Dynamic Size DataLoader

deeplearning
timeseries
Author

Dien-Hoa Truong

Published

February 4, 2023

Preparing the Dynamic size DataLoader for sequences with wide distributed length

When you work with sequence data (sensors, music, …), you might encounter a case when the sequence length distribution is very large. For example, a song can last 30s to many minutes. Resampling to fixed size can lose details information. In this blog post, I will talk about how to create a dynamic size DataLoader.

DataLoader
from fastai.vision.all import *
from torch.utils.data import Dataset, DataLoader
import numpy as np
import matplotlib.pyplot as plt
/home/hoa/miniconda3/envs/blog/lib/python3.8/site-packages/torchvision/io/image.py:13: UserWarning: Failed to load image Python extension: libc10_cuda.so: cannot open shared object file: No such file or directory
  warn(f"Failed to load image Python extension: {e}")

Model works with Dynamic Size data

Below is some examples of layer/model which can deal with the dynamic size data.

  • AdaptiveAvgPool layer which is used widely in the CNN model
  • RNN model

AdaptiveAvgPool

AdaptiveAvgPool2D The output size is fixed no matter the input

AdaptiveAvgPool2d

You can see below, no matter the input size ( [5,5], [6,4], [4,3] ), the output size is [2,2]

x1 = torch.randn(8,16,5,5)
x2 = torch.randn(8,16,6,4)
x2 = torch.randn(8,16,4,3)
nn.AdaptiveAvgPool2d(2)(x1).shape, nn.AdaptiveAvgPool2d(2)(x2).shape
(torch.Size([8, 16, 2, 2]), torch.Size([8, 16, 2, 2]))

RNN

In a sequence classification problem, we can use a RNN model, extracting the last timestep features and finally passing by a linear layer. So this kind of architecture doesn’t depend on the input either.

rnn

The inputs below are 3 features and 512-244 steps, after the RNN model, both outputs are [16,100]

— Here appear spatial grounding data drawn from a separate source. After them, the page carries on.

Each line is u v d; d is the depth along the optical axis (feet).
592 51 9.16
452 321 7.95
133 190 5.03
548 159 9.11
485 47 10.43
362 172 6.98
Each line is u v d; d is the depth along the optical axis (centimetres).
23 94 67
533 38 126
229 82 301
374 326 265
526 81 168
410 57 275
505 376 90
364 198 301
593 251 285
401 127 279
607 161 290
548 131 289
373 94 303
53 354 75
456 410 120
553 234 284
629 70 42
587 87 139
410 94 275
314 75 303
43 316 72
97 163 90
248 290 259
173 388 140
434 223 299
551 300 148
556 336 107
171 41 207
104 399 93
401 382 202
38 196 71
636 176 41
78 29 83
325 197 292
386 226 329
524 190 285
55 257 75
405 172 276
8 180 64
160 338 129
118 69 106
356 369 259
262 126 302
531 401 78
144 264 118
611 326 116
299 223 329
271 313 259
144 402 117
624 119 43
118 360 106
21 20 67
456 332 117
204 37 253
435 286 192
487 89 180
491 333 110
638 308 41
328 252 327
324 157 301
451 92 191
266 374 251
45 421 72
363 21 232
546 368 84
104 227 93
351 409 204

x1 = torch.randn(16, 512, 3)
x2 = torch.randn(16, 224, 3)
rnn = nn.RNN(3,100)
rnn(x1)[0].shape
torch.Size([16, 512, 100])
rnn(x1)[0][:,-1].shape, rnn(x2)[0][:,-1].shape
(torch.Size([16, 100]), torch.Size([16, 100]))

There are many models like that in various libraries. For example: timeseriesai. So the difficulty might not stay in building models but how to prepare the data to make use of their full power. Each problem is different so usually, you have to write the DataLoader yourself

Reference: Some codes are taken from @Ivan answer of the question pytorch-can-i-group-batches-by-length on stackoverflow

Dynamic DataLoader

Let’s first create a dataset where each item is a 1d series with different lengths

Dataset

class DS(Dataset):
    def __init__(self, signals):
        super().__init__()
        self.len = len(signals)
        self.signals = signals

    def __getitem__(self, i):
        return torch.tensor(self.signals[i]), torch.tensor([random.randint(0,1)])

    def __len__(self):
        return self.len
signal_len = np.random.randint(0, 100, (16*6))
signals = [np.random.rand(s) for s in signal_len]
ds = DS(signals)
signal_len
array([95, 77, 85, 87, 45, 47, 77, 93, 75,  2, 10, 69, 75, 61, 91, 13, 55,
       31,  3, 51, 68, 94, 28, 99, 93, 18, 48, 16, 81, 11, 74, 89, 36,  3,
       28, 92, 42, 36, 11, 44, 26, 63,  5,  4, 25, 54, 23, 23, 83, 33, 77,
       45, 38, 52, 50, 75, 17, 29,  2, 69, 44, 83,  1, 47, 12, 17, 14, 35,
       97, 53, 13, 49, 24, 78, 59,  1, 27, 43, 89, 37, 98,  8, 90, 77,  9,
       29, 46, 44, 10, 25, 35, 37, 49, 98, 17, 25])

Collate Function

Even when you have a model that can handle input with different sizes, every item in a batch must have the same shape so they can be stacked together (the size of items in a batch are equal, but the sizes of different batches are different ). The collate_fn parameters in PyTorch DataLoader is responsible for this job

collate_fn

Fixed Size DataLoader with interpolation

Note

Before trying out Dynamic Size DataLoader, you should test the fixed sized first by using: F.interpolate. It can be used as your baseline

Take a look at the x-axis in 2 plots below

x = torch.sin(torch.arange(0,5,0.01))
plt.plot(x)
plt.figure()
plt.plot(np.array(F.interpolate(x[None,None,:], 200)[0].squeeze()))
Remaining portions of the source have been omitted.